**Provided text:**
------------------------
Berkshire Hathaway’s recent decision to scoop up another 75 million shares of Apple shows yet again — Hathaway already held 165.3 million shares — that Apple is one of the few tech companies that fits into Warren Buffett’s investment philosophy.
Buffett’s investment model has many components, of course, but Apple almost alone among big tech companies fits it well.
Buffett has frequently stated that he’s a fan of investing in efficient companies that are run as simply as possible. Apple fits the bill. There’s no guessing where it makes money: iPhones, iPads, Macs, services. “Here’s a company with, whatever their earnings are, $60 billion, and you can put all their products on a dining room table,” Buffett told CNBC’s Becky Quick.
Plus, CEO Tim Cook has long been lauded as a master of the supply chain, which means he’s good at getting millions of products built in an effort to meet overwhelming demand.
Buffett likes companies with long-term strategies. “Nobody buys a farm based on whether it’s going to rain next year,” he said on CNBC’s Squawk Box. “They think it’s a good investment over 10 or 20 years.” That’s why he doesn’t worry about quarterly iPhone sales, even if Apple misses, because he’s more interested in Apple’s growth over the next decade.
Also, Apple’s no longer just an iPhone company. Apple’s wearables business, which didn’t even exist several years ago, is now the size of a Fortune 300 business and has no real competition. Its “services” business, which includes the App Store, iCloud, Apple Music and more, is also growing at a rapid rate.
“I see how strong that ecosystem is, to an extraordinary degree. … You are very, very, very locked in, at least psychologically and mentally, to the product you are using. [IPhone] is a very sticky product,” Buffett said in February of the iPhone and Apple’s ecosystem.
------------------------
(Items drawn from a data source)
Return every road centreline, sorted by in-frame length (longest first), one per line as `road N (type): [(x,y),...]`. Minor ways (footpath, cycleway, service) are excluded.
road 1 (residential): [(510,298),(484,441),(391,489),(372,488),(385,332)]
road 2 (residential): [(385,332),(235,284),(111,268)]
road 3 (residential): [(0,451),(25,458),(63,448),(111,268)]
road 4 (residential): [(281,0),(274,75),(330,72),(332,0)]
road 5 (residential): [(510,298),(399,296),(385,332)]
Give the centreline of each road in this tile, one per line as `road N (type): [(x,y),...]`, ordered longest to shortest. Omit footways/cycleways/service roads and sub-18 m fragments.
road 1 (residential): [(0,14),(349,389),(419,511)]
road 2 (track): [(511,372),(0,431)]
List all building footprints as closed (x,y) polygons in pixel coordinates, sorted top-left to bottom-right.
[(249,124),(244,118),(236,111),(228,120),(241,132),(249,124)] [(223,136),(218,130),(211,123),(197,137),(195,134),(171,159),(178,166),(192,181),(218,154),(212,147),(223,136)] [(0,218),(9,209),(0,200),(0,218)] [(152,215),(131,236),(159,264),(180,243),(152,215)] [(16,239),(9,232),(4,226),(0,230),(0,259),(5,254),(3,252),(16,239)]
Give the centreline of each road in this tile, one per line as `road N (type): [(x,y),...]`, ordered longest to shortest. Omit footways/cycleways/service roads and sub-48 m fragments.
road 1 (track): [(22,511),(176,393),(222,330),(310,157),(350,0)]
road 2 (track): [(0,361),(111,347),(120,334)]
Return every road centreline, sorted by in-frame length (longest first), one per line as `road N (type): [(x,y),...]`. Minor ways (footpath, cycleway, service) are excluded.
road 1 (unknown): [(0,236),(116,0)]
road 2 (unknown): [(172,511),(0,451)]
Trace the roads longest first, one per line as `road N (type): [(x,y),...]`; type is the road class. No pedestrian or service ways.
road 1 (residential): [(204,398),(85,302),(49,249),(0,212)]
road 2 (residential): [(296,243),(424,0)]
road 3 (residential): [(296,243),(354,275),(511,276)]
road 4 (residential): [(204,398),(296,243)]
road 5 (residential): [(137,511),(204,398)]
------------------------
**Goal of the exercise:**
Echo the article on Buffett and Apple word for word, beginning at the words "Berkshire Hathaway’s recent" and stopping after "fits it well.". The records come from a different source than the text.

**Reply:**
Berkshire Hathaway’s recent decision to scoop up another 75 million shares of Apple shows yet again — Hathaway already held 165.3 million shares — that Apple is one of the few tech companies that fits into Warren Buffett’s investment philosophy.
Buffett’s investment model has many components, of course, but Apple almost alone among big tech companies fits it well.